A situação fiscal do país não impacta somente os títulos públicos, mas toda a cadeia de investimentos.
"Quando falamos de risco fiscal, ele engloba todo o risco que agentes de mercado precificam para emprestar dinheiro ao Brasil. E isso vale tanto para um título público, quanto para ativos com origem no capital privado. Assim, mesmo que uma empresa que emitiu uma debênture ou que tenha capital aberto não esteja gastando mais do que pode, o risco soberano servirá de base para a precificação de todos os outros", analisa ela.
Inflação
Diferentemente de uma família, o governo tem o poder de emitir mais dinheiro para pagar sua dívida. Porém, a própria história e a teoria econômica mostram que essa não é a melhor alternativa. Isso porque, bem como qualquer produto na lei de oferta e demanda, quanto mais dinheiro há em circulação, menor o valor dele.
"Se todos estão procurando a mesma coisa, essa coisa fica mais cara. Então, se tem muito dinheiro na praça, os comerciantes vão aumentar os preços; afinal, por que eles cobrariam menos, se soubessem que todo mundo tem dinheiro de sobra, quer o produto, e pode pagar mais?", considera Rachel.
O que aconteceria, na prática, é que a oferta de produtos seria reduzida, porque a maior quantidade e circulação de dinheiro aumentaria a demanda. Desse modo, há o aumento do preço daquilo que há disponível no mercado. Considerando o alto nível de inflação que o Brasil enfrenta hoje, esse processo de escalda dos preços seria ainda mais veloz.
Com a inflação acelerada no Brasil, a tendência é que o real valha cada vez menos, principalmente em comparação a moedas fortes, como o dólar. A economista explica que a expectativa do valor do dinheiro no futuro também influencia no risco fiscal. Afinal, ninguém quer investir com base em uma moeda que sofre um processo de desvalorização.
"Por que? Pois como o governo emite sua própria moeda, ele pode decidir aumentar a emissão para pagar sua dívida (especialmente dado que a nossa dívida soberana hoje é quase toda em real), causando um aumento de inflação que afetará toda a economia. Nesse caso, quando o investidor receber o retorno do seu investimento (seja do governo ou do setor privado), ele valerá muito menos", explica a especialista da Rico.
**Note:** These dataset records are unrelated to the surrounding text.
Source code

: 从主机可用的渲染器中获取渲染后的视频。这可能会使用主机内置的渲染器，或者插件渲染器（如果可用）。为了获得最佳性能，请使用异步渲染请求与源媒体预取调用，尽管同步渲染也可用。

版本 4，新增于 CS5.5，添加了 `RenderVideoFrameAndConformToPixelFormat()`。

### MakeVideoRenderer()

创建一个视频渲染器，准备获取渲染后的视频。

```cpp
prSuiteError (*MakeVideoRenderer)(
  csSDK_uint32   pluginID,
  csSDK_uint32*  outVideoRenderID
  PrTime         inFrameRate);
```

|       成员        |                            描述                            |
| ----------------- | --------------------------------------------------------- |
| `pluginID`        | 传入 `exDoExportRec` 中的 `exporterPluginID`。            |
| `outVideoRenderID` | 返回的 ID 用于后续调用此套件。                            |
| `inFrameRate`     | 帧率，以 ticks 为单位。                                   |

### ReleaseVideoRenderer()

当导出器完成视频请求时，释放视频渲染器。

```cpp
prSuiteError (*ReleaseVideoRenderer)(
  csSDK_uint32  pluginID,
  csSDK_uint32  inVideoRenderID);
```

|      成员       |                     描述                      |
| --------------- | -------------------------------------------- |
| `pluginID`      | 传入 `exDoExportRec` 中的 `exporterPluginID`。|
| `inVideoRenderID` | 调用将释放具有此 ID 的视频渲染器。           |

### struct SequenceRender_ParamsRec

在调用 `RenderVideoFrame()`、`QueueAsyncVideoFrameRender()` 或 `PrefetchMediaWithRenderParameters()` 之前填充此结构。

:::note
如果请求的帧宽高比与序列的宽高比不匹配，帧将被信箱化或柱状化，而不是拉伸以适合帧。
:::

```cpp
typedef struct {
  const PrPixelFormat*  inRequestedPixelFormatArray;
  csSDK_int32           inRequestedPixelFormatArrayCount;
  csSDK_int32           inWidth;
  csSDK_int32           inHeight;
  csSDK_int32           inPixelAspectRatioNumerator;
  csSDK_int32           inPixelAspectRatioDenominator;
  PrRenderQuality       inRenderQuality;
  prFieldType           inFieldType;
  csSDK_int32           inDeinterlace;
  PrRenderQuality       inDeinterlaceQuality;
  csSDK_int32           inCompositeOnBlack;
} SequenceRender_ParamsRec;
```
Como o risco afeta os investimentos?
De acordo com Rachel, os agentes do mercado - sejam eles o investidor pessoa física, institucionais ou estrangeiros - vivem de antecipar movimentos. E, tendo em conta todas as discussões sobre gastos, orçamento e regras fiscais, além do risco de que gastos excessivos acabem em "pizza inflacionária", os investidores se antecipam e precificam os ativos.
"Quanto maior o risco, mais descontados ficam os ativos brasileiros: tipo nossa moeda, nossas ações, ou os próprios títulos do governo", diz a analista.
Ela ainda ressalta que "desse modo, questões como o quanto iremos gastar ano que vem, que regras fiscais vão ser criadas ou desfeitas, e para onde vai nosso nível de endividamento, impactam muito os mercados. Conseguimos ver tudo isso no preço do dólar, na famosa curva de juros (que precifica os ativos de renda fixa), e na própria movimentação do Ibovespa."
O preço do dólar, por exemplo, varia de acordo com o quanto vale a moeda brasileira no mercado global. Com o cenário de alta na Selic, a taxa básica de juros, a tendência é que os investidores estrangeiros coloquem seu capital nos títulos de renda fixa do país, principalmente os títulos públicos, por oferecer uma rentabilidade mais atraente, mas também com mais segurança.
Entretanto, o movimento observado nos últimos pregões é de uma valorização da moeda americana ante o real, mesmo com a Selic mais alta. Na última semana, o preço do dólar avançou 0,32%, refletindo o risco fiscal e cenário político instável interno.